Exercise directions: A word-for-word copy of the records below is required.

The input:
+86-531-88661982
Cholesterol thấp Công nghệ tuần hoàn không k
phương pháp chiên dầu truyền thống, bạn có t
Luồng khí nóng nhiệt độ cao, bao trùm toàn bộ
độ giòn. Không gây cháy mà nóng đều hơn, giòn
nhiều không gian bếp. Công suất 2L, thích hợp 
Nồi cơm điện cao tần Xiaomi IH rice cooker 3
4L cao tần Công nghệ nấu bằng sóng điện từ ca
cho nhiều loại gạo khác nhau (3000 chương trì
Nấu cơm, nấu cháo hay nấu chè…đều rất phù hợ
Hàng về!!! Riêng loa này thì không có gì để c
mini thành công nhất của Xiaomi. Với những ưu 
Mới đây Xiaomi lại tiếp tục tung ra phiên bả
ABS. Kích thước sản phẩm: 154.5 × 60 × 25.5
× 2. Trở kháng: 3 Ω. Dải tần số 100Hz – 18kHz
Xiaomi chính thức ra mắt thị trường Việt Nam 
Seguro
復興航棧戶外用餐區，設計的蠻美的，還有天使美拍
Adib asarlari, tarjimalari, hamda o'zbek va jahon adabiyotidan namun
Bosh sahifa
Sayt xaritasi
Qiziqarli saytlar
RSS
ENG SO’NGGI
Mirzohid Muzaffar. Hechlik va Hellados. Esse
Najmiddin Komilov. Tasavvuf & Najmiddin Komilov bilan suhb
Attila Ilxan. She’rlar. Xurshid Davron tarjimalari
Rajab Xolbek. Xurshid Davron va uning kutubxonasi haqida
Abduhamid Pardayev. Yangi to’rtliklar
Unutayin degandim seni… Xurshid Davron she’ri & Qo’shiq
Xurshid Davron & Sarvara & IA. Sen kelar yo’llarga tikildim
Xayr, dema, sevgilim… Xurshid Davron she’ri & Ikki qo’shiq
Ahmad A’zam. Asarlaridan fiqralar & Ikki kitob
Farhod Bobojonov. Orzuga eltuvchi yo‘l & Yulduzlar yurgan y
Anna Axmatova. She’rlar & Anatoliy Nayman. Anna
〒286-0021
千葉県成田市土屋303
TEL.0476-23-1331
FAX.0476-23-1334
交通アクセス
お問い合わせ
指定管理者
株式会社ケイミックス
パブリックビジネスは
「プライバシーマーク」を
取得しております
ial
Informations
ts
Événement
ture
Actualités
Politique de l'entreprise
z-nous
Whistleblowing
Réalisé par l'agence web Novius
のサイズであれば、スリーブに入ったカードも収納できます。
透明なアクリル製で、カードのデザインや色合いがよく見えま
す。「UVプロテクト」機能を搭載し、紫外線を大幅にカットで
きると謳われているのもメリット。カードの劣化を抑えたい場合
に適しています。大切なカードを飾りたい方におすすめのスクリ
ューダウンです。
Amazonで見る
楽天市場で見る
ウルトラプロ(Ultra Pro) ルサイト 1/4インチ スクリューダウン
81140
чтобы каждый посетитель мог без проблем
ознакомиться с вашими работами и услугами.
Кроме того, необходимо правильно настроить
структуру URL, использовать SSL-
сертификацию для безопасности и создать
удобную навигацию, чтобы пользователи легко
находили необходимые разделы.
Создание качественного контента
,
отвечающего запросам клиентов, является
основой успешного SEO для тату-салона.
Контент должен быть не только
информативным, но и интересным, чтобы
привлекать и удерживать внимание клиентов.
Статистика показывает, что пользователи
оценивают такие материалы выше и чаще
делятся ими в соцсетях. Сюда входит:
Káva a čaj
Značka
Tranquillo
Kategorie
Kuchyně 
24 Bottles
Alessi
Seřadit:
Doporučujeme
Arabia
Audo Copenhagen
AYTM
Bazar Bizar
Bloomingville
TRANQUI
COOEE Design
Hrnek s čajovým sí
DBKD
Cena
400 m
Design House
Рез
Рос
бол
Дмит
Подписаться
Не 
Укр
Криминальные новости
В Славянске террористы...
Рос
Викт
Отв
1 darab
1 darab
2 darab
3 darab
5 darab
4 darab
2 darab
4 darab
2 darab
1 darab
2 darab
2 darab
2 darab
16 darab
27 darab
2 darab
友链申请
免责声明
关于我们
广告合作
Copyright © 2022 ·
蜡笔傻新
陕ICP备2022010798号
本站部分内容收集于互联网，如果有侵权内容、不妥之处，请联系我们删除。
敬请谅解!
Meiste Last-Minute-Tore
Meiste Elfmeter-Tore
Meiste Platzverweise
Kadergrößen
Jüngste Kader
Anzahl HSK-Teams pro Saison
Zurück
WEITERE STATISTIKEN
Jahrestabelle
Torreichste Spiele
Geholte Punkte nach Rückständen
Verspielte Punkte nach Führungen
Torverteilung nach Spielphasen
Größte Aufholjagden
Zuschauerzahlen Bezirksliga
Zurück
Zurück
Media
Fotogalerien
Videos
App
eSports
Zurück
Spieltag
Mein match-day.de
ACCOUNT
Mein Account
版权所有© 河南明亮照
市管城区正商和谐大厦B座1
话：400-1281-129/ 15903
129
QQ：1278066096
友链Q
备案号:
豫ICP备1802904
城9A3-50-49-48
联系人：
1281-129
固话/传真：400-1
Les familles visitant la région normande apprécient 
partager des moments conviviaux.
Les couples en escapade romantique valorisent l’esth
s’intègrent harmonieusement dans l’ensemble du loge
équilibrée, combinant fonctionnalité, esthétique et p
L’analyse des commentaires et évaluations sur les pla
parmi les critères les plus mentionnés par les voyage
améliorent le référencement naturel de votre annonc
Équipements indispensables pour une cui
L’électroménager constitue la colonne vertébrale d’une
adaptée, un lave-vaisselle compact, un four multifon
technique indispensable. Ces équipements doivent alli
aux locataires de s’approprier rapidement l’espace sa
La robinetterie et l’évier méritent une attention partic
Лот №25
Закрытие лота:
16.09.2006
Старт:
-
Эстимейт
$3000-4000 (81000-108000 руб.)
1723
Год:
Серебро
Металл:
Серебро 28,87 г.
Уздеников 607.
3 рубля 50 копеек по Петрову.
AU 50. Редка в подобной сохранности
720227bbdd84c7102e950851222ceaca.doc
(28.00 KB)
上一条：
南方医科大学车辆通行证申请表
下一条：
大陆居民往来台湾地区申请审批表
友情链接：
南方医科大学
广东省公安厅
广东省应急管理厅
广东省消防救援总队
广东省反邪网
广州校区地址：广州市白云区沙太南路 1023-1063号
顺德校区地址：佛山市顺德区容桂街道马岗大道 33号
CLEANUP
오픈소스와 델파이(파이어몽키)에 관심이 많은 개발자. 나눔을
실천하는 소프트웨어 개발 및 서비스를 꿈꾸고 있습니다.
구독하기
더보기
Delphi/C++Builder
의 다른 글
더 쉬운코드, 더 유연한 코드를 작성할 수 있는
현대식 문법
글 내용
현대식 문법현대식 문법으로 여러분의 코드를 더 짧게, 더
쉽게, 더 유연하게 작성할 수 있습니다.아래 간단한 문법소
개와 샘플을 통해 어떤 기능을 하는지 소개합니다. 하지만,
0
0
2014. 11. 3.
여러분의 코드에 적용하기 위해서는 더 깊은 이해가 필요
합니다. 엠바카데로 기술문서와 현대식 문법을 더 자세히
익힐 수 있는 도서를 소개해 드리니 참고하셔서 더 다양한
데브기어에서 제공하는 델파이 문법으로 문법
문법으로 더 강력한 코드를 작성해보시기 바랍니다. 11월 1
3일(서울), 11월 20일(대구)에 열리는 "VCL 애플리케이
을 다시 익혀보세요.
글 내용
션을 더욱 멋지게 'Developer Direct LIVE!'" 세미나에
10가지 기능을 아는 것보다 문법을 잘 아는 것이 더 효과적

Result for this exercise:
+86-531-88661982
Cholesterol thấp Công nghệ tuần hoàn không k
phương pháp chiên dầu truyền thống, bạn có t
Luồng khí nóng nhiệt độ cao, bao trùm toàn bộ
độ giòn. Không gây cháy mà nóng đều hơn, giòn
nhiều không gian bếp. Công suất 2L, thích hợp 
Nồi cơm điện cao tần Xiaomi IH rice cooker 3
4L cao tần Công nghệ nấu bằng sóng điện từ ca
cho nhiều loại gạo khác nhau (3000 chương trì
Nấu cơm, nấu cháo hay nấu chè…đều rất phù hợ
Hàng về!!! Riêng loa này thì không có gì để c
mini thành công nhất của Xiaomi. Với những ưu 
Mới đây Xiaomi lại tiếp tục tung ra phiên bả
ABS. Kích thước sản phẩm: 154.5 × 60 × 25.5
× 2. Trở kháng: 3 Ω. Dải tần số 100Hz – 18kHz
Xiaomi chính thức ra mắt thị trường Việt Nam 
Seguro
復興航棧戶外用餐區，設計的蠻美的，還有天使美拍
Adib asarlari, tarjimalari, hamda o'zbek va jahon adabiyotidan namun
Bosh sahifa
Sayt xaritasi
Qiziqarli saytlar
RSS
ENG SO’NGGI
Mirzohid Muzaffar. Hechlik va Hellados. Esse
Najmiddin Komilov. Tasavvuf & Najmiddin Komilov bilan suhb
Attila Ilxan. She’rlar. Xurshid Davron tarjimalari
Rajab Xolbek. Xurshid Davron va uning kutubxonasi haqida
Abduhamid Pardayev. Yangi to’rtliklar
Unutayin degandim seni… Xurshid Davron she’ri & Qo’shiq
Xurshid Davron & Sarvara & IA. Sen kelar yo’llarga tikildim
Xayr, dema, sevgilim… Xurshid Davron she’ri & Ikki qo’shiq
Ahmad A’zam. Asarlaridan fiqralar & Ikki kitob
Farhod Bobojonov. Orzuga eltuvchi yo‘l & Yulduzlar yurgan y
Anna Axmatova. She’rlar & Anatoliy Nayman. Anna
〒286-0021
千葉県成田市土屋303
TEL.0476-23-1331
FAX.0476-23-1334
交通アクセス
お問い合わせ
指定管理者
株式会社ケイミックス
パブリックビジネスは
「プライバシーマーク」を
取得しております
ial
Informations
ts
Événement
ture
Actualités
Politique de l'entreprise
z-nous
Whistleblowing
Réalisé par l'agence web Novius
のサイズであれば、スリーブに入ったカードも収納できます。
透明なアクリル製で、カードのデザインや色合いがよく見えま
す。「UVプロテクト」機能を搭載し、紫外線を大幅にカットで
きると謳われているのもメリット。カードの劣化を抑えたい場合
に適しています。大切なカードを飾りたい方におすすめのスクリ
ューダウンです。
Amazonで見る
楽天市場で見る
ウルトラプロ(Ultra Pro) ルサイト 1/4インチ スクリューダウン
81140
чтобы каждый посетитель мог без проблем
ознакомиться с вашими работами и услугами.
Кроме того, необходимо правильно настроить
структуру URL, использовать SSL-
сертификацию для безопасности и создать
удобную навигацию, чтобы пользователи легко
находили необходимые разделы.
Создание качественного контента
,
отвечающего запросам клиентов, является
основой успешного SEO для тату-салона.
Контент должен быть не только
информативным, но и интересным, чтобы
привлекать и удерживать внимание клиентов.
Статистика показывает, что пользователи
оценивают такие материалы выше и чаще
делятся ими в соцсетях. Сюда входит:
Káva a čaj
Značka
Tranquillo
Kategorie
Kuchyně 
24 Bottles
Alessi
Seřadit:
Doporučujeme
Arabia
Audo Copenhagen
AYTM
Bazar Bizar
Bloomingville
TRANQUI
COOEE Design
Hrnek s čajovým sí
DBKD
Cena
400 m
Design House
Рез
Рос
бол
Дмит
Подписаться
Не 
Укр
Криминальные новости
В Славянске террористы...
Рос
Викт
Отв
1 darab
1 darab
2 darab
3 darab
5 darab
4 darab
2 darab
4 darab
2 darab
1 darab
2 darab
2 darab
2 darab
16 darab
27 darab
2 darab
友链申请
免责声明
关于我们
广告合作
Copyright © 2022 ·
蜡笔傻新
陕ICP备2022010798号
本站部分内容收集于互联网，如果有侵权内容、不妥之处，请联系我们删除。
敬请谅解!
Meiste Last-Minute-Tore
Meiste Elfmeter-Tore
Meiste Platzverweise
Kadergrößen
Jüngste Kader
Anzahl HSK-Teams pro Saison
Zurück
WEITERE STATISTIKEN
Jahrestabelle
Torreichste Spiele
Geholte Punkte nach Rückständen
Verspielte Punkte nach Führungen
Torverteilung nach Spielphasen
Größte Aufholjagden
Zuschauerzahlen Bezirksliga
Zurück
Zurück
Media
Fotogalerien
Videos
App
eSports
Zurück
Spieltag
Mein match-day.de
ACCOUNT
Mein Account
版权所有© 河南明亮照
市管城区正商和谐大厦B座1
话：400-1281-129/ 15903
129
QQ：1278066096
友链Q
备案号:
豫ICP备1802904
城9A3-50-49-48
联系人：
1281-129
固话/传真：400-1
Les familles visitant la région normande apprécient 
partager des moments conviviaux.
Les couples en escapade romantique valorisent l’esth
s’intègrent harmonieusement dans l’ensemble du loge
équilibrée, combinant fonctionnalité, esthétique et p
L’analyse des commentaires et évaluations sur les pla
parmi les critères les plus mentionnés par les voyage
améliorent le référencement naturel de votre annonc
Équipements indispensables pour une cui
L’électroménager constitue la colonne vertébrale d’une
adaptée, un lave-vaisselle compact, un four multifon
technique indispensable. Ces équipements doivent alli
aux locataires de s’approprier rapidement l’espace sa
La robinetterie et l’évier méritent une attention partic
Лот №25
Закрытие лота:
16.09.2006
Старт:
-
Эстимейт
$3000-4000 (81000-108000 руб.)
1723
Год:
Серебро
Металл:
Серебро 28,87 г.
Уздеников 607.
3 рубля 50 копеек по Петрову.
AU 50. Редка в подобной сохранности
720227bbdd84c7102e950851222ceaca.doc
(28.00 KB)
上一条：
南方医科大学车辆通行证申请表
下一条：
大陆居民往来台湾地区申请审批表
友情链接：
南方医科大学
广东省公安厅
广东省应急管理厅
广东省消防救援总队
广东省反邪网
广州校区地址：广州市白云区沙太南路 1023-1063号
顺德校区地址：佛山市顺德区容桂街道马岗大道 33号
CLEANUP
오픈소스와 델파이(파이어몽키)에 관심이 많은 개발자. 나눔을
실천하는 소프트웨어 개발 및 서비스를 꿈꾸고 있습니다.
구독하기
더보기
Delphi/C++Builder
의 다른 글
더 쉬운코드, 더 유연한 코드를 작성할 수 있는
현대식 문법
글 내용
현대식 문법현대식 문법으로 여러분의 코드를 더 짧게, 더
쉽게, 더 유연하게 작성할 수 있습니다.아래 간단한 문법소
개와 샘플을 통해 어떤 기능을 하는지 소개합니다. 하지만,
0
0
2014. 11. 3.
여러분의 코드에 적용하기 위해서는 더 깊은 이해가 필요
합니다. 엠바카데로 기술문서와 현대식 문법을 더 자세히
익힐 수 있는 도서를 소개해 드리니 참고하셔서 더 다양한
데브기어에서 제공하는 델파이 문법으로 문법
문법으로 더 강력한 코드를 작성해보시기 바랍니다. 11월 1
3일(서울), 11월 20일(대구)에 열리는 "VCL 애플리케이
을 다시 익혀보세요.
글 내용
션을 더욱 멋지게 'Developer Direct LIVE!'" 세미나에
10가지 기능을 아는 것보다 문법을 잘 아는 것이 더 효과적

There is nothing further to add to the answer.